Saturday, December 02, 2006

Memories of "Memories of East Texas"

Do you remember when the record reviews in Sassy magazine were good? When I was fifteen, you could find a couple of decent albums in there every month. I can remember saving up spare cash, or begging my parents for it, and then spending it at Natural Sound on the latest sounds of teen alienation. No wonder my older sisters thought my taste in music stank. Still, every once in a while, a Sassy would point me to a real gem: point in case, Michelle Shocked's Short, Sharp, Shocked.
Now, the cover has a picture of Michelle being held by a helmeted policeman in what appears to be a very painful pressure point restraint. One of my older sisters looked at that cover and instantly assumed that it would be a full tape of angry noisecore. This album, instead, is an earnest, stripped down collection of songs about the lonely lives of small town kids. I listened to it almost constantly, and related to it so throroughly that I sometimes have a hard time separating my memories of highschool from her lyrics. And then my older sister, the one who had sneered at the cover, heard the tape for the first time. She was shocked, shocked I tells you, that she actually liked a record that I had bought. And for some reason, right about that time, my copy of Short Sharp Shocked disappeared. I consoled myself by sharing the Pixies' Surfer Rosa with the entire neighborhood, and eventually moved on to other musical fields. When Arkansas Traveller came out, it filled all my Michelle Shocked needs for a long time. I didn't really think much about the the first album for years.
Last week when we were in Lawrence for Thanksgiving, my brother-in-law gifted me a copy of Short Sharp Shocked. I hadn't listened to it in years, but it instantly transported me back to highschool. I felt the lift that I used to get from the song "Hello Hopeville." This is a song about running away, something that I wanted to do almost every day at my Catholic highschool. Every day, the song ran away from home just for me. Also, the song "Making the Run to Gladewater," about a thirty minute beer run, was nothing like I ever experienced in my own teenage life. However,I did dream of a day when I would have enough friends to lose the toss and have 15 minutes to make a thirty minute drive.
But, for me, the song "Memories of East Texas" is the one that remains most poignant. Listening to it now, I wince at how thoroughly I appropriated the lyrics of this song into my own personal psychodrama, especially this verse:
Memories of east Texas.../
Looking back and asking myself/
what the hell did you let them break your spirit for/
you know, their lives ran in circles so small/
and they thought they'd seen it all/
and they could not make a place/
for a girl who's seen the ocean...

At the time, I really did think so much of myself that I equated the loneliness that I felt with possession of some grander vision.
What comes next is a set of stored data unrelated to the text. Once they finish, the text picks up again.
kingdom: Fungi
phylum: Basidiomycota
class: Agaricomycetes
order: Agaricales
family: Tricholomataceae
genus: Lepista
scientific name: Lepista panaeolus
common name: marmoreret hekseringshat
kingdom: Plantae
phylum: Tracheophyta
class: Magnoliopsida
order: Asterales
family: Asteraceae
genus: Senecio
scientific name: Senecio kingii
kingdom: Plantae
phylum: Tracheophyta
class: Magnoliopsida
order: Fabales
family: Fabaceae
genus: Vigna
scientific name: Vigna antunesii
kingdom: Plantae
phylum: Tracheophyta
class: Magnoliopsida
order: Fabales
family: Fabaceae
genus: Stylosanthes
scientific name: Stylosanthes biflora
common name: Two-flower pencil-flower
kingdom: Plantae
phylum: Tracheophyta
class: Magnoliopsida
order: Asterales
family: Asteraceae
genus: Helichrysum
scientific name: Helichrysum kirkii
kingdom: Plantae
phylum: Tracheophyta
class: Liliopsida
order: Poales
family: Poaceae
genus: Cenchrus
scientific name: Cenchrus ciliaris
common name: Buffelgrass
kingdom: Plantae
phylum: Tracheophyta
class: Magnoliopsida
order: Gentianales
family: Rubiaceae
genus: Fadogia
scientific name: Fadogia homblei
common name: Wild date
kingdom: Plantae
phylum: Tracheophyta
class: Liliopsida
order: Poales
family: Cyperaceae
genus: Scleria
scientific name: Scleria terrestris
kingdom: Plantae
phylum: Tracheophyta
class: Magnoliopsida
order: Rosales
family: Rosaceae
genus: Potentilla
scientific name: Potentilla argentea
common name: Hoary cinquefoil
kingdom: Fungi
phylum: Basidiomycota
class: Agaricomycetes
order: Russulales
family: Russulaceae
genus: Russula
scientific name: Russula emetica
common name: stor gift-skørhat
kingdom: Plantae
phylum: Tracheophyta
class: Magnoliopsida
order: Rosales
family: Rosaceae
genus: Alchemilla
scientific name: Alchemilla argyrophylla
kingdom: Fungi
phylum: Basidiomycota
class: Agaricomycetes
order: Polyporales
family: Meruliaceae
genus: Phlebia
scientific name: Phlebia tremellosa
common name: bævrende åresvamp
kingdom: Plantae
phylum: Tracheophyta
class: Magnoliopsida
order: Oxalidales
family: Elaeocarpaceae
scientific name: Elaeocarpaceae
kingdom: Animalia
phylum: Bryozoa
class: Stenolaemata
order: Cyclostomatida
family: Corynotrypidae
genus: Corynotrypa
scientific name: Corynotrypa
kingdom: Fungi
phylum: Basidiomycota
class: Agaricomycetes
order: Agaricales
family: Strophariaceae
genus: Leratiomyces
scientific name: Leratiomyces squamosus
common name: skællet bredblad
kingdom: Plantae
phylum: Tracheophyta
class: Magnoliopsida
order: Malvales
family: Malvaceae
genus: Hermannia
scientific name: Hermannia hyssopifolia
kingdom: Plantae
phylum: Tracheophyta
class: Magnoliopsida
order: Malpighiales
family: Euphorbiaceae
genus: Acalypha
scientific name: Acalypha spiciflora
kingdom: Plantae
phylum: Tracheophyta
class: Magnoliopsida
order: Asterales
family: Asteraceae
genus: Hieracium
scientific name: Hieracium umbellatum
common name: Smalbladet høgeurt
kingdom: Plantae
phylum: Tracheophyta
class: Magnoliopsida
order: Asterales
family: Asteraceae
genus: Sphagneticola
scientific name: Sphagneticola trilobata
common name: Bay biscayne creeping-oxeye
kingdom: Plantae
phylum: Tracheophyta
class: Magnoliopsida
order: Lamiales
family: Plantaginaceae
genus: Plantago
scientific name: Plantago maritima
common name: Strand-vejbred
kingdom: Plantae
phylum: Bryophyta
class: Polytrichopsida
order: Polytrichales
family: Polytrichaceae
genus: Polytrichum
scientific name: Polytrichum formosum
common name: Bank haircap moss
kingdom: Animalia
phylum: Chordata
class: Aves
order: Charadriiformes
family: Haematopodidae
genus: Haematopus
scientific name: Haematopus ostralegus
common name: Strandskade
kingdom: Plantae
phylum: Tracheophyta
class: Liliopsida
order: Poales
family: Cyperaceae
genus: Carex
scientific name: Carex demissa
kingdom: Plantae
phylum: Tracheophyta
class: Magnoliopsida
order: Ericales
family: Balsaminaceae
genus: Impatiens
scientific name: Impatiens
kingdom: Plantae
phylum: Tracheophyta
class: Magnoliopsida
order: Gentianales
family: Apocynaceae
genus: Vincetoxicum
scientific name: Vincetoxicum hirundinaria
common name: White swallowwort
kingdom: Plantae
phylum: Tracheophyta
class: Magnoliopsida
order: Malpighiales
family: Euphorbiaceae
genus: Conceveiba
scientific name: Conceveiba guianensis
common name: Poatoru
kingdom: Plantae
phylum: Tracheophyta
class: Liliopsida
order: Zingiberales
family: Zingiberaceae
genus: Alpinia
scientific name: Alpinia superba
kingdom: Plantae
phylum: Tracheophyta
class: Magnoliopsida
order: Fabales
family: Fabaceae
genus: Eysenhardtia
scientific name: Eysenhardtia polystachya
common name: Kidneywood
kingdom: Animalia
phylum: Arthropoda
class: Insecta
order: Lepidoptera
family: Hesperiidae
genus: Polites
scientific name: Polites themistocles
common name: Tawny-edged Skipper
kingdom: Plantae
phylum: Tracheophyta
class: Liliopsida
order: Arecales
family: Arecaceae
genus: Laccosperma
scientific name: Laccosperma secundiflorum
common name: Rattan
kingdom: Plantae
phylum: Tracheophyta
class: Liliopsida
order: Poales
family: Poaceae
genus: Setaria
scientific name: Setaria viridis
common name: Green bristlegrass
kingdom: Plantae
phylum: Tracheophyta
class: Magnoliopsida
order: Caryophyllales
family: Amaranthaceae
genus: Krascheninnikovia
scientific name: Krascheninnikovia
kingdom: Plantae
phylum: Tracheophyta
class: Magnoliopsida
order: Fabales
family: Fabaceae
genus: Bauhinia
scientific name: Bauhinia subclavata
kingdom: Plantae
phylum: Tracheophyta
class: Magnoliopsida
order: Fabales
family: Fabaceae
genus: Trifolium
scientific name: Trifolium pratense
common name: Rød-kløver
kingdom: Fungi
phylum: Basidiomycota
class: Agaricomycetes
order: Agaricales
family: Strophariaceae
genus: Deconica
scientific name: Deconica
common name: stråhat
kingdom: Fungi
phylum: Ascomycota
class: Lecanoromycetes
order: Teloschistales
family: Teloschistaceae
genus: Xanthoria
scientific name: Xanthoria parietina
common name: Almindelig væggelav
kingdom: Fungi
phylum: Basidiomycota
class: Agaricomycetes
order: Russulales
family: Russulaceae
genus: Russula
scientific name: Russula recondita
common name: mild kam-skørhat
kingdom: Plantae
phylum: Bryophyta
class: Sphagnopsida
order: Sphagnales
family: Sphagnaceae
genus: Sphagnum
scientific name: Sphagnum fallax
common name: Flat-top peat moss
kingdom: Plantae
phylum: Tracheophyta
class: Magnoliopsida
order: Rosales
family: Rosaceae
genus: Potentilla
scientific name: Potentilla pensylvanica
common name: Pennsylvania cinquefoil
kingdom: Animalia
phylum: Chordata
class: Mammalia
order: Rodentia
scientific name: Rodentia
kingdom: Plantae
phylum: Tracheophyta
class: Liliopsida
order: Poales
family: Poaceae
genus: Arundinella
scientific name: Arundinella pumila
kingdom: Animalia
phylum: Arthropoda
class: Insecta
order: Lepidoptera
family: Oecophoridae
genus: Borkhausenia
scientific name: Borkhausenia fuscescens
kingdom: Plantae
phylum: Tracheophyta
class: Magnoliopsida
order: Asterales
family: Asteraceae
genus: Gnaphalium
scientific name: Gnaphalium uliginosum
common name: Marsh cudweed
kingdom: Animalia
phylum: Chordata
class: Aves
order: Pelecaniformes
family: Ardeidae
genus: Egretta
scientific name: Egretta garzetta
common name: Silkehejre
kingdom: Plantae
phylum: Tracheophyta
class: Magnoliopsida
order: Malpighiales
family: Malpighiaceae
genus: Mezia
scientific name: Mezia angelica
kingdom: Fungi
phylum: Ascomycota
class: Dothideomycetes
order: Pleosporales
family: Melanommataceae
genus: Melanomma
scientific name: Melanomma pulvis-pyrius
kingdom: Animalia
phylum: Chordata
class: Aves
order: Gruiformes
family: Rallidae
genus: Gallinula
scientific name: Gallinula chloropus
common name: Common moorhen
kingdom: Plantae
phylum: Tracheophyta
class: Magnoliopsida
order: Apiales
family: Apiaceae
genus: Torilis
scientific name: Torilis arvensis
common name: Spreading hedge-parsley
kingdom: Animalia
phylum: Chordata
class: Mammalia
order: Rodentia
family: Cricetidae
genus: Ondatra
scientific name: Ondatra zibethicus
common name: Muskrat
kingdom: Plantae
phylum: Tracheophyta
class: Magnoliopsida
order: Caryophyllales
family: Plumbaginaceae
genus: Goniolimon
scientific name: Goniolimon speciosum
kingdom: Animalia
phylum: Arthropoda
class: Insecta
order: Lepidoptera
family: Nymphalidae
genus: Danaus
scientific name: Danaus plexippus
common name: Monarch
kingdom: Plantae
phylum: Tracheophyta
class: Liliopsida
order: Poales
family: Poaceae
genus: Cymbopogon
Now, my classmates did not live in what most people would call small worlds. Some of them have moved on through some very expensive educations to prominence in professional fields, as did I. However, I experienced highschool as a very constraining place. I saw my peers as living lives ruled by clothing labels and drunkenness. As someone who had little fashion sense, and less social sense, I never did feel like there was a place for me in the grand scheme of my school, and that until I got out of there I would always feel alienated and weird. This song takes me back to a place and time where I could blame them for how weird I felt, for their smallness and lack of vision. I could still dream that I would escape, that I would someday find myself in the land of people who read Tolstoy for fun, of brainiacs and bookworms, where we would all get the attention that we so craved and talk about stuff that really mattered to us (a wish that proves that axiom that when the gods want to curse you, they give you what you want). It would be years before I finally realized that if you want a place in the world, you have to carve it out for yourself. I'm happy with the place that I've made for myself, and proud of my accomplishments. And I'm a little embarassed for my teenage self, and the pomposity with which I used Michelle Shocked's music as a lens on my own life. Still, it's nice to visit with that teenage self, nostalgic for the days in which I actually believed that I could escape who I was, and reemerge into a world in which I was truly appreciated.
Bye-bye, baby girl, I know they're gonna treat you wellwellwell.

2 Comments:

Anonymous Anonymous said...

this is a really nice reflection, lo. thanks for sharing it.

December 03, 2006 11:49 PM  
Anonymous Anonymous said...

As one of those who did (and still do) read Tolstoy for fun, I can only say I feel very lucky to have met my match in you--and in Texas, of all places! Thanks for introducing a (culturally, among other things) lost roommate to Michelle Shocked. M.